Record excerpts ::
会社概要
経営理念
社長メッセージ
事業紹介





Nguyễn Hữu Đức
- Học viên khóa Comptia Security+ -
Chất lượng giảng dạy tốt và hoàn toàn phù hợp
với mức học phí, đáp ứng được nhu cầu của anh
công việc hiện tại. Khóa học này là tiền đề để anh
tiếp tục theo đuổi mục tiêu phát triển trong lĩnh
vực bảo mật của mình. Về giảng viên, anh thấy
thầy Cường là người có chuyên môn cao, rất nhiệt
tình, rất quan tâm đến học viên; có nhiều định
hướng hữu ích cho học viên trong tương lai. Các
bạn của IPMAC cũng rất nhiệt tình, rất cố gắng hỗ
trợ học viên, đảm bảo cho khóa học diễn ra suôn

Exercise brief :: Set down every line of the entries above word for word, keeping each line break where it falls.

Response to the task ::
会社概要
経営理念
社長メッセージ
事業紹介





Nguyễn Hữu Đức
- Học viên khóa Comptia Security+ -
Chất lượng giảng dạy tốt và hoàn toàn phù hợp
với mức học phí, đáp ứng được nhu cầu của anh
công việc hiện tại. Khóa học này là tiền đề để anh
tiếp tục theo đuổi mục tiêu phát triển trong lĩnh
vực bảo mật của mình. Về giảng viên, anh thấy
thầy Cường là người có chuyên môn cao, rất nhiệt
tình, rất quan tâm đến học viên; có nhiều định
hướng hữu ích cho học viên trong tương lai. Các
bạn của IPMAC cũng rất nhiệt tình, rất cố gắng hỗ
trợ học viên, đảm bảo cho khóa học diễn ra suôn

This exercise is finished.